##### Entries supplied #####

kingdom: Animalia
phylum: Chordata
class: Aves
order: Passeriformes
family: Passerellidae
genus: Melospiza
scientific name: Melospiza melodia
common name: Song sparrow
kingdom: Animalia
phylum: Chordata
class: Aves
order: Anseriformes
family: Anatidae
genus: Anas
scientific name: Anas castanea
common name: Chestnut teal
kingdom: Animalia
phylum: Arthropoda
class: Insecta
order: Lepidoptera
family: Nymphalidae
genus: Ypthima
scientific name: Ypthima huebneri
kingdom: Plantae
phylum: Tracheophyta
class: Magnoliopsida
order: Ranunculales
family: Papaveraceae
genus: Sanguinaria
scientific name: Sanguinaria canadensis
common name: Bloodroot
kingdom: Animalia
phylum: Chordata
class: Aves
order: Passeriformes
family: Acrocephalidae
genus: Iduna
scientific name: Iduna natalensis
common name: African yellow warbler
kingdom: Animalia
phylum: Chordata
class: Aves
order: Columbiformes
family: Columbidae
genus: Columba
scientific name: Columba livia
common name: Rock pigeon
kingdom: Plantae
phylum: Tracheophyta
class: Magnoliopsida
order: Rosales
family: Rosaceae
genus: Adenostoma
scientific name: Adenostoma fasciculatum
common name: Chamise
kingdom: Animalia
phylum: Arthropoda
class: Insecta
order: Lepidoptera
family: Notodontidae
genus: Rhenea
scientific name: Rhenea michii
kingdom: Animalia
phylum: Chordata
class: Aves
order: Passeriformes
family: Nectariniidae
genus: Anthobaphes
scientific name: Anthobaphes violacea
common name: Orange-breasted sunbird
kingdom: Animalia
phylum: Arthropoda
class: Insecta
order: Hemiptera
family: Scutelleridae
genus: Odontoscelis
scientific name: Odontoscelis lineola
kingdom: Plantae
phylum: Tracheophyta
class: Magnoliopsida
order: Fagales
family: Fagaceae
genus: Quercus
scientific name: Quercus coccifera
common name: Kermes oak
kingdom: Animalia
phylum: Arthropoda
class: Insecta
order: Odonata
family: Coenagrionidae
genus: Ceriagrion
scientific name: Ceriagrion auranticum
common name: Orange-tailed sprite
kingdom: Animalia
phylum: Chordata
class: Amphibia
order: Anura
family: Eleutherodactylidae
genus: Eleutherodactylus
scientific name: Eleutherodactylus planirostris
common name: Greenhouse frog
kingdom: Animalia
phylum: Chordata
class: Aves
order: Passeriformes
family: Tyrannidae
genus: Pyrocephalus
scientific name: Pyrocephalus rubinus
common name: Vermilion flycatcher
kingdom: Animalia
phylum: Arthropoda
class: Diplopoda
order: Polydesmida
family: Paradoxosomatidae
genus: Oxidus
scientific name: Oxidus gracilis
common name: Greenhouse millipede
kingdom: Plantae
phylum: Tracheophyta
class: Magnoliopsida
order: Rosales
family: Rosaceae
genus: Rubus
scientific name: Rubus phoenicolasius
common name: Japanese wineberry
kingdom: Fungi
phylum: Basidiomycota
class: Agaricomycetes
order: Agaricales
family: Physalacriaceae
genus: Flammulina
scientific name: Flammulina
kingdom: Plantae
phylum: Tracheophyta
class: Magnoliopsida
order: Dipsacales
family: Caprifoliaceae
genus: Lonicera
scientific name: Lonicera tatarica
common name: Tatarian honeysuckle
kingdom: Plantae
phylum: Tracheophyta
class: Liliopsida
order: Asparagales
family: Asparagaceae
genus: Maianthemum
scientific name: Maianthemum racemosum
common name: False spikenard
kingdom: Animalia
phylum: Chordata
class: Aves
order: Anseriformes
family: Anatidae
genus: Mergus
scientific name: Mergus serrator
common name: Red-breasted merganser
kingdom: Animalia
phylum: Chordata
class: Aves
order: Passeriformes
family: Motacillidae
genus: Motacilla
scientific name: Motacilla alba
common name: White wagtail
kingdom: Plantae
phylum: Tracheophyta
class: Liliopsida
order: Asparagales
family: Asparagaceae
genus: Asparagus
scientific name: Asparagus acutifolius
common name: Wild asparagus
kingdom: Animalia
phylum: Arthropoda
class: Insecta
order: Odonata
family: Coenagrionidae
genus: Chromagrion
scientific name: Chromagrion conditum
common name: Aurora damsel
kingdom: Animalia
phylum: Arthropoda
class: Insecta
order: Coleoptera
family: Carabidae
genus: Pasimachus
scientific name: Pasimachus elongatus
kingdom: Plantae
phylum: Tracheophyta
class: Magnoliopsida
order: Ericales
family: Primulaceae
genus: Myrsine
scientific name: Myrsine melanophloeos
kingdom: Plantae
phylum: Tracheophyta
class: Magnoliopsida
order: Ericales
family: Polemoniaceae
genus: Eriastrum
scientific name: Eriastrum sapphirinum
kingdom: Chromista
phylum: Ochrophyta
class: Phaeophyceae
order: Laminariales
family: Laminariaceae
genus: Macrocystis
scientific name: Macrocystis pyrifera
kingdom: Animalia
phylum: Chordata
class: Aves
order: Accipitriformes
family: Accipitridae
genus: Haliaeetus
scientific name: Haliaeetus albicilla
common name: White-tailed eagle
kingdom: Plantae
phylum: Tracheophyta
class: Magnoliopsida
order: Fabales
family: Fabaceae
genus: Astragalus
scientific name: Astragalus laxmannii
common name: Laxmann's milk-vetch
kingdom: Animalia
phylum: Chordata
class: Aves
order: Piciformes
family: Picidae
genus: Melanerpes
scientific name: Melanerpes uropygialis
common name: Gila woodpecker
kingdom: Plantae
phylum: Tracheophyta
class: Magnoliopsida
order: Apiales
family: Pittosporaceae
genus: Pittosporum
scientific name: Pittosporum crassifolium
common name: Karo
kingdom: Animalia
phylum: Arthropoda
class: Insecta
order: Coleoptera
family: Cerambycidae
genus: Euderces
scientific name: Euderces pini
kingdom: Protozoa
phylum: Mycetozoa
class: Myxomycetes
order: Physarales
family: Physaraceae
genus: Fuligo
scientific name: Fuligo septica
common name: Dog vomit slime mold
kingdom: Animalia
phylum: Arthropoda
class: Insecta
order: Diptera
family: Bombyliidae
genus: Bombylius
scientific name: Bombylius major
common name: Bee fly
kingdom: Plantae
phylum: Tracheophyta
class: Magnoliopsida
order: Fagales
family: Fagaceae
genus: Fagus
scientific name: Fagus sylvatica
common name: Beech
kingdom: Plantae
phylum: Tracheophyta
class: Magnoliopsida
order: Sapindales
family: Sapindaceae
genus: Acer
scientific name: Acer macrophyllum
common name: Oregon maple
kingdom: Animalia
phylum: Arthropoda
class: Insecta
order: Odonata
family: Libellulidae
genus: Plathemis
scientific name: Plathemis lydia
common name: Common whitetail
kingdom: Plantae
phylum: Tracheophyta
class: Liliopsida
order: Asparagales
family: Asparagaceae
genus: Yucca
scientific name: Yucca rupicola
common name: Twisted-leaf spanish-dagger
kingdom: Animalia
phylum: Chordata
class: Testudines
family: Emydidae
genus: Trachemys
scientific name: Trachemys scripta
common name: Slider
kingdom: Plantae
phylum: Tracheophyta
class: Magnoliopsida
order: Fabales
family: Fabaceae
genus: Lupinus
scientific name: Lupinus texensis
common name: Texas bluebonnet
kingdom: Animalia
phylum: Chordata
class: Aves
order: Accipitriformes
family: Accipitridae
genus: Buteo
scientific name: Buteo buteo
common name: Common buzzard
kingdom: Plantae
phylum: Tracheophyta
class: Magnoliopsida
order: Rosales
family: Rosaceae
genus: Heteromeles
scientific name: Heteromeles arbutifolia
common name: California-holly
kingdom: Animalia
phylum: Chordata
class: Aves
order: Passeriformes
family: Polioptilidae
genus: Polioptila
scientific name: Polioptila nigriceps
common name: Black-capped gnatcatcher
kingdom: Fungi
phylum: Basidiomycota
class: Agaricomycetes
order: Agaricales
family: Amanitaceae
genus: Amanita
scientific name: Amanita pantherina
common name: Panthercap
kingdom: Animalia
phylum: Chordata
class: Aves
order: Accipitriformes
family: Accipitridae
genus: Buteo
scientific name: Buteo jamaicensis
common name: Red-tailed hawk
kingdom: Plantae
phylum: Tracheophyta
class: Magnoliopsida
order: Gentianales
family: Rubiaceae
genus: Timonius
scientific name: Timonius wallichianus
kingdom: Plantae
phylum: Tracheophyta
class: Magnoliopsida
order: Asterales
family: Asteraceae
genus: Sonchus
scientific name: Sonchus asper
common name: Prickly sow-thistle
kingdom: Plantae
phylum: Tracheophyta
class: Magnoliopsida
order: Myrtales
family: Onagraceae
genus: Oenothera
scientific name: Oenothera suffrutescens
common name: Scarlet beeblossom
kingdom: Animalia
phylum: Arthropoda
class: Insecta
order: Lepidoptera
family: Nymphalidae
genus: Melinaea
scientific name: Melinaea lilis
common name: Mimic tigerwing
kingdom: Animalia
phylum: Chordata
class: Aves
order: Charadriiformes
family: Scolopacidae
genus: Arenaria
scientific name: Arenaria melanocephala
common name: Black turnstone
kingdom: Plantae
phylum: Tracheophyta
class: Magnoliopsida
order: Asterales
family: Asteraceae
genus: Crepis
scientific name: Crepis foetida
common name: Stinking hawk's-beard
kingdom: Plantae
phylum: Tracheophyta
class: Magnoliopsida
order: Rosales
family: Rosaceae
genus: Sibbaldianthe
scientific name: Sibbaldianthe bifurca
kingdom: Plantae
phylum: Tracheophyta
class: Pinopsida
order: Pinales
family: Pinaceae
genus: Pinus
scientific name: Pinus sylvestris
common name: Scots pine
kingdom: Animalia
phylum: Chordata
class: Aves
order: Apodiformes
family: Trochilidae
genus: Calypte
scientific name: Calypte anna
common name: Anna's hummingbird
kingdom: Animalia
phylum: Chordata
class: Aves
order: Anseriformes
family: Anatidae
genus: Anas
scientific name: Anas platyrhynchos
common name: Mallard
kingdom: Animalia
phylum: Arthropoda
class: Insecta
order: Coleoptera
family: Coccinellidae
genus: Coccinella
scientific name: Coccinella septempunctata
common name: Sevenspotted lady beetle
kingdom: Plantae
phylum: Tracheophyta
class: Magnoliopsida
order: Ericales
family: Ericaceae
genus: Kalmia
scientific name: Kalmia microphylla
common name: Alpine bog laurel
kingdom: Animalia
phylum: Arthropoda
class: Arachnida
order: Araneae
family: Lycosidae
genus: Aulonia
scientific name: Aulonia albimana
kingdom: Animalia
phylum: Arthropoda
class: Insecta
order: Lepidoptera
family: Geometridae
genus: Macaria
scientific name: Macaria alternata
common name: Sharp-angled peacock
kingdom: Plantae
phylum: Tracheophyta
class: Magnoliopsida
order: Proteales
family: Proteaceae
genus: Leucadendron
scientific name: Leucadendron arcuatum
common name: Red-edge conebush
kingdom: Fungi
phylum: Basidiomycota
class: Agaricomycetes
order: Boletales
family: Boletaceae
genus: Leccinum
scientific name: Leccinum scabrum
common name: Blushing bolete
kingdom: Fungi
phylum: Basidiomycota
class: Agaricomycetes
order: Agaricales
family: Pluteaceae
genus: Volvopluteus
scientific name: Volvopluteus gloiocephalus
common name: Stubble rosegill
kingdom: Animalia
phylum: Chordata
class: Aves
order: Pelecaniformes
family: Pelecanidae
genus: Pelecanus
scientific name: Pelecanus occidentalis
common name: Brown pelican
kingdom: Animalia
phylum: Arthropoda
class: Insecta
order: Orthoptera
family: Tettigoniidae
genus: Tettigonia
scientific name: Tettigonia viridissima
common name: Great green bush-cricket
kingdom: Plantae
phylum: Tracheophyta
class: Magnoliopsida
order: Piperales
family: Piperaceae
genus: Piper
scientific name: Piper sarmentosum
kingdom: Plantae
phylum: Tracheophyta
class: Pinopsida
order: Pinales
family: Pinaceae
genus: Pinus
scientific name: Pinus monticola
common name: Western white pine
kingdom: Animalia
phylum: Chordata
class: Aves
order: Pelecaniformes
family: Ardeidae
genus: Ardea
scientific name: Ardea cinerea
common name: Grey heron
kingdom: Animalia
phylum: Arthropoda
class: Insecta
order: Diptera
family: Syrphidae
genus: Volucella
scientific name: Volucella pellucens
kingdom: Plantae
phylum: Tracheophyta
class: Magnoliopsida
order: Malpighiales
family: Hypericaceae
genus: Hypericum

#####

__Aim__.
Rewrite the lines from the first one through the line containing "common name: Chestnut teal" as a JSON list of strings, one string per line, leaving out any blank lines.

__Solution for this exercise__.
[
  "kingdom: Animalia",
  "phylum: Chordata",
  "class: Aves",
  "order: Passeriformes",
  "family: Passerellidae",
  "genus: Melospiza",
  "scientific name: Melospiza melodia",
  "common name: Song sparrow",
  "kingdom: Animalia",
  "phylum: Chordata",
  "class: Aves",
  "order: Anseriformes",
  "family: Anatidae",
  "genus: Anas",
  "scientific name: Anas castanea",
  "common name: Chestnut teal"
]